Extrait Orlando Sierra HERNANDEZ
Orlando Sierra HERNANDEZ
La gare des rêves
Préface de Patrick Deville
traduit de l’espagnol (Colombie) par Françoise Garnier
ISBN 978-2-911686-45-0
2007
20 €
Je ne veux pas laisser à Saint-Nazaire le souvenir d’une canaille. Je sais que je pourrais me taire. Il suffirait de bazarder ces aveux concernant ma responsabilité dans la mort de Gérard que je n’ai connu qu’en rêve et dont la véritable existence ne m’a été révélée qu’après sa mort. Seule ma conscience m’oblige à me faire connaître. Finalement cet ancien héros de la Seconde Guerre mondiale est mort de mort naturelle. Cependant, je me sens responsable de ce qui lui est arrivé tout comme de la tragédie de la gare des rêves de cette ville bretonne.

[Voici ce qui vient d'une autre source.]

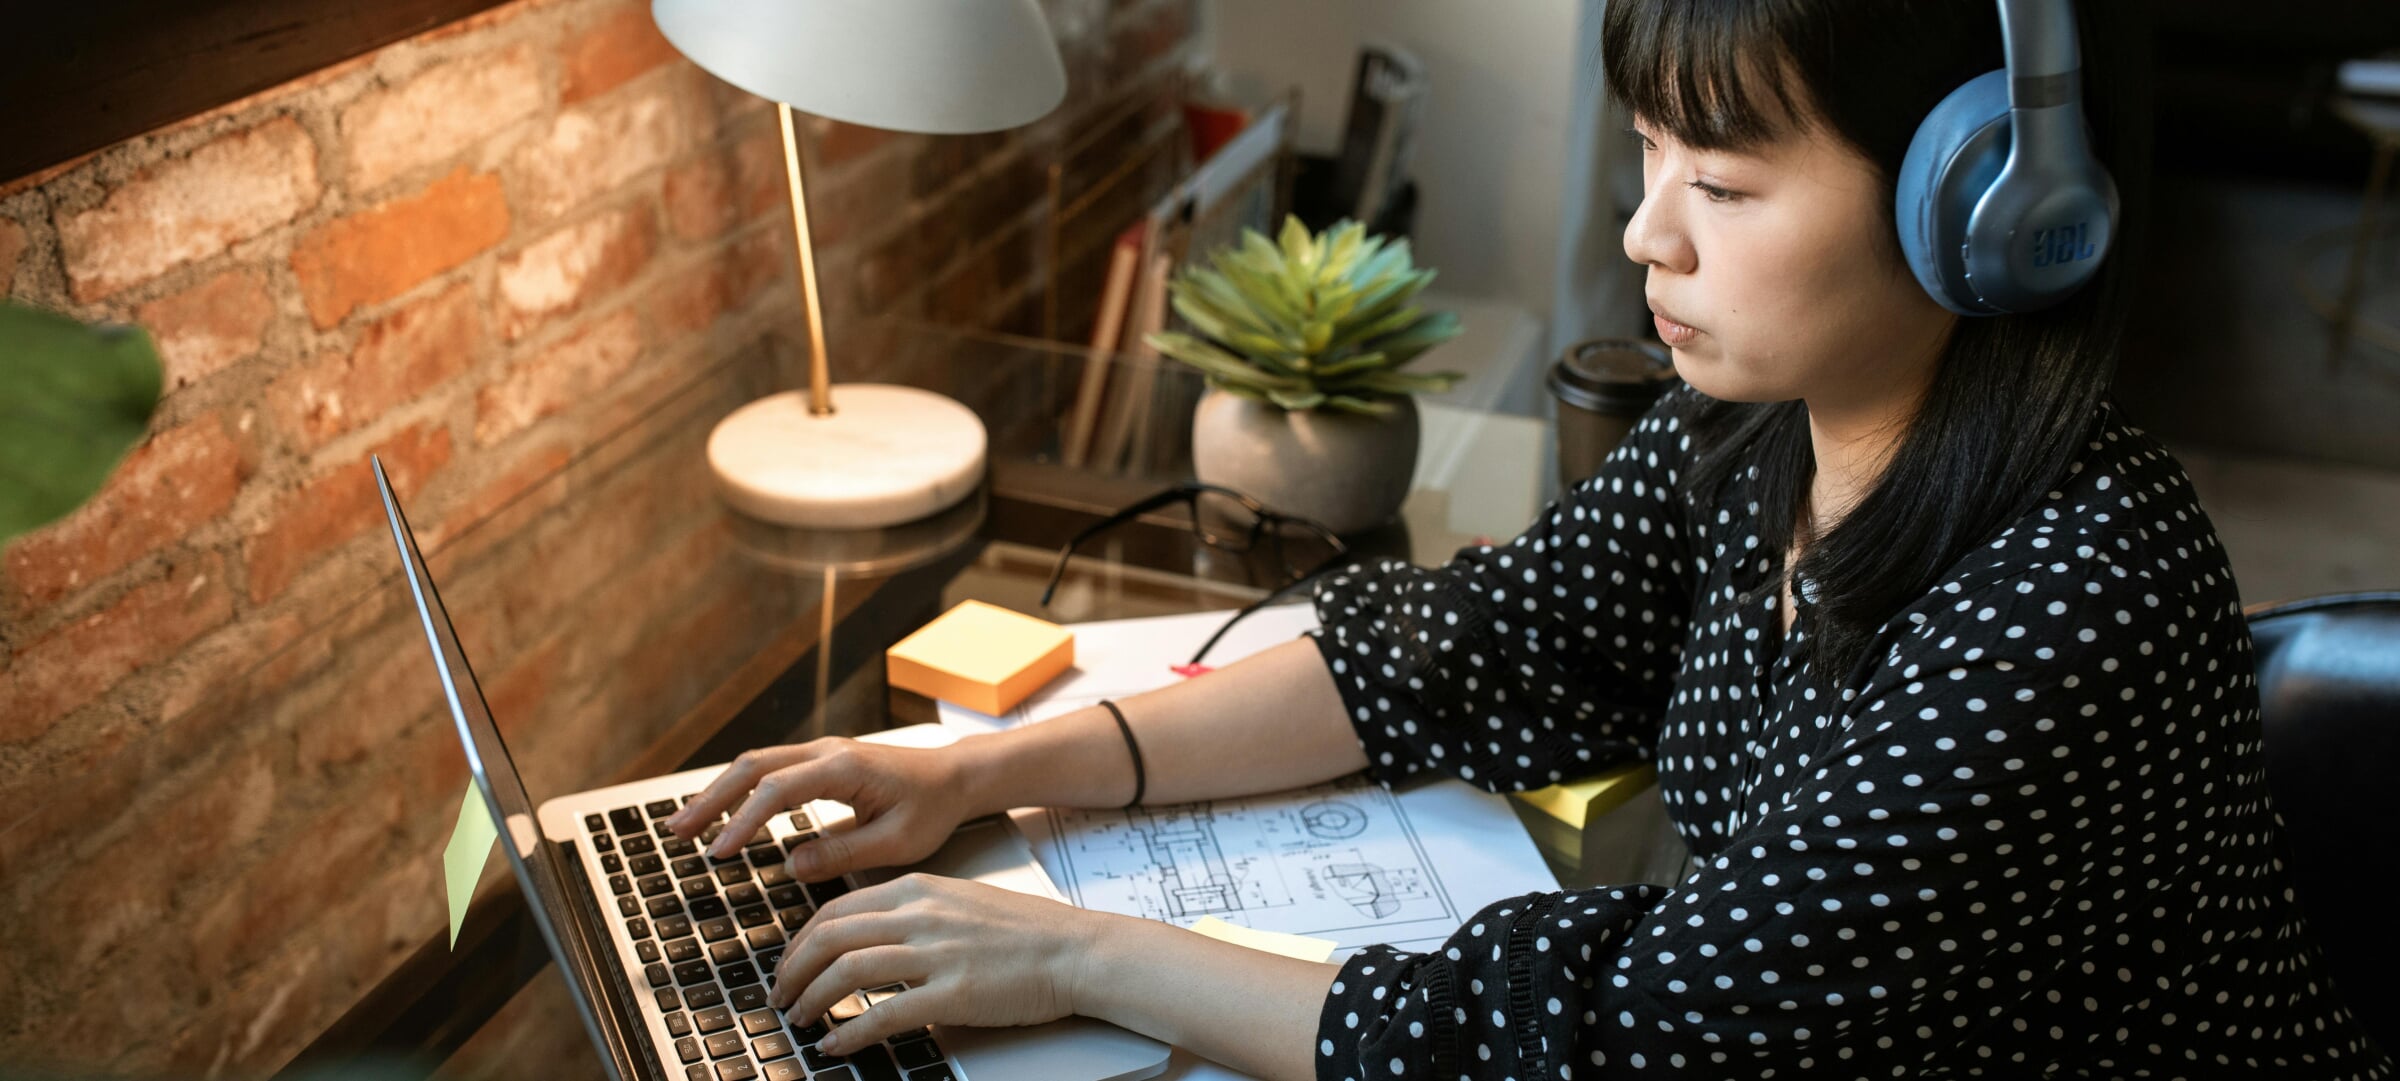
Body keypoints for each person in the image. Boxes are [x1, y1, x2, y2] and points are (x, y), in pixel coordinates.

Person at [665, 2, 2397, 1078]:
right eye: (1648, 154)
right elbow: (1461, 643)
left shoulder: (2079, 592)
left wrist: (1069, 951)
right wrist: (998, 774)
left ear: (1986, 212)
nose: (1646, 234)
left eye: (1720, 185)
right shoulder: (1751, 434)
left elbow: (1640, 1038)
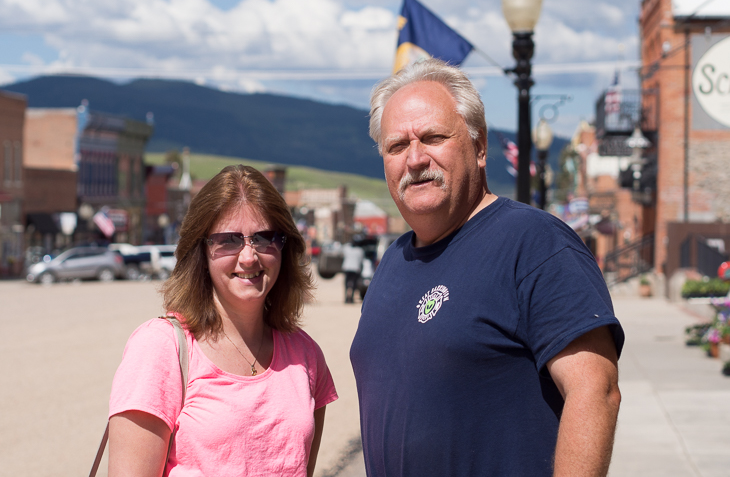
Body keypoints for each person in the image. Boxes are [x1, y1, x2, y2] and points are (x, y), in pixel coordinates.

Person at [350, 59, 624, 476]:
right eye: (397, 146)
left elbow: (595, 392)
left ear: (479, 149)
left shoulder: (533, 243)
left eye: (433, 137)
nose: (415, 158)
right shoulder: (394, 260)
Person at [108, 165, 338, 477]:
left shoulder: (306, 356)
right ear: (200, 251)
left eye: (265, 237)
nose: (249, 257)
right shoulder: (160, 349)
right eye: (228, 240)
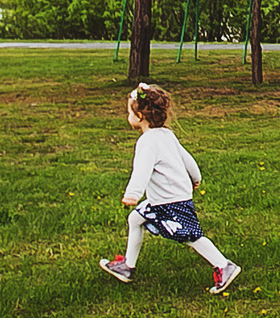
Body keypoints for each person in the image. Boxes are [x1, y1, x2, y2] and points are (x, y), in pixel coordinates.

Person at [99, 83, 241, 294]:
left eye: (129, 111)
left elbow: (142, 170)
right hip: (165, 199)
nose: (127, 115)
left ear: (139, 115)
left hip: (170, 201)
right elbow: (188, 159)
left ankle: (224, 266)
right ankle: (127, 266)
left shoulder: (147, 141)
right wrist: (196, 177)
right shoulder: (166, 134)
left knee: (190, 236)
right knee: (135, 219)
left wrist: (133, 194)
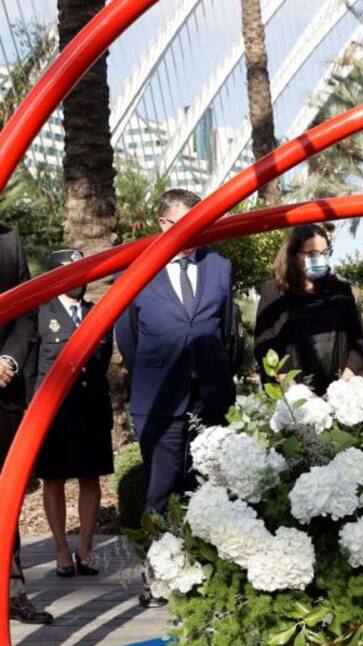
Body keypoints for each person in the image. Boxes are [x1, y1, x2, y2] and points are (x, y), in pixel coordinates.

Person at [115, 189, 238, 606]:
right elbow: (128, 336)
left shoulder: (220, 267)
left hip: (211, 397)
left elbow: (226, 327)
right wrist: (157, 368)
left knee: (206, 488)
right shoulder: (137, 268)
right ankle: (159, 578)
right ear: (165, 225)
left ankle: (205, 574)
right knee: (160, 491)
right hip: (159, 397)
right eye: (187, 222)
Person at [31, 250, 114, 579]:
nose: (79, 281)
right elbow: (32, 367)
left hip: (91, 408)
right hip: (54, 413)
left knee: (90, 477)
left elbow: (102, 360)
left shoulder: (98, 313)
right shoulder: (40, 315)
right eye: (70, 274)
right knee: (53, 480)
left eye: (83, 273)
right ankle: (61, 549)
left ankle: (86, 549)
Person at [254, 223, 363, 393]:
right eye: (312, 254)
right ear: (293, 254)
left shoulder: (341, 291)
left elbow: (357, 343)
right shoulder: (273, 292)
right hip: (291, 396)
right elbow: (264, 344)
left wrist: (342, 389)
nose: (320, 258)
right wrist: (294, 392)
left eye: (325, 253)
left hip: (339, 393)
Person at [0, 223, 47, 624]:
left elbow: (28, 311)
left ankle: (11, 591)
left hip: (3, 392)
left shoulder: (9, 240)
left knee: (6, 495)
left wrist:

Je me suis engagé auprès de la Maison des Écrivains Étrangers et des Traducteurs de Saint-Nazaire (meet) à produire une œuvre qui sera publiée dans la collection bilingue des écrivains invités. Laisser une vingtaine de poèmes, les uns composés sur place, d’autres dans mon pays serait la façon la plus simple de tenir mes engagements et au passage une astuce pour me dispenser d’écrire ces pages que je crois devoir laisser aux habitants de la ville et en général à tous ceux qui désirent connaître l’histoire de mon infamie, si tant est que j’aspire à un peu de compréhension et à quelque réconfort pour soulager ma conscience.
Tout d’abord je dirai que je suis un hôte atypique de la Maison des Écrivains Étrangers. Certes je suis écrivain. J’ai publié quelques livres de poèmes qui ont bien marché. Trois plus précisément pour être sincère. Sauf que le premier est d’une médiocrité épouvantable et que je m’efforce toujours de l’effacer de ma mémoire, d’en nier la paternité. Par ailleurs, j’ai écrit quelques romans inédits et je suis un chroniqueur reconnu dans mon milieu.
traduit de l’espagnol (Colombie) par Françoise Garnier
No quiero que me recuerden en Saint-Nazaire como a un canalla. Sé que podría guardar silencio. Bastaría con echar en saco roto esta confesión sobre mi responsabilidad en la muerte de Gérard, a quien no conocí más que en sueños y de cuya vida real vine a saber sólo después de su muerte. Nada me obliga a ponerme en evidencia salvo mi conciencia. Al fin de cuentas el anciano héroe de la Segunda Guerra Mundial, murió de muerte natural. Sin embargo, me siento responsable de lo que le sucedió, como también de la tragedia de la estación de los sueños de esta ciudad de la Bretaña francesa.
Mi compromiso con la Maison des Écrivains Étrangers et des Traducteurs (meet) de Saint-Nazaire es la de producir una obra para la edición bilingüe de su colección de becarios. Entregar una veintena de poemas, algunos compuestos en la ciudad, otros traídos desde mi patria, sería el modo más sencillo de cumplir y de paso el atajo propio para eludir la escritura de estas páginas que siento debo dejar a sus habitantes y en general a cuantos quieran conocer la historia de mi vergüenza, si es que aspiro a un poco de comprensión y algo de alivio para mi remordimiento.
Para empezar, diré que soy un becario atípico de la Maison des Écrivains Étrangers. Soy escritor, por supuesto. He publicado un par de libros de versos que no han ido mal. Mejor dicho son tres si he de ser sincero. Sólo que el primero es un espantajo por su mediocridad y trato siempre de borrarlo de la memoria de mis actos, de negar su paternidad. Por lo demás, tengo algunas novelas inéditas y soy un columnista de prensa con algún ascendiente en mi comunidad.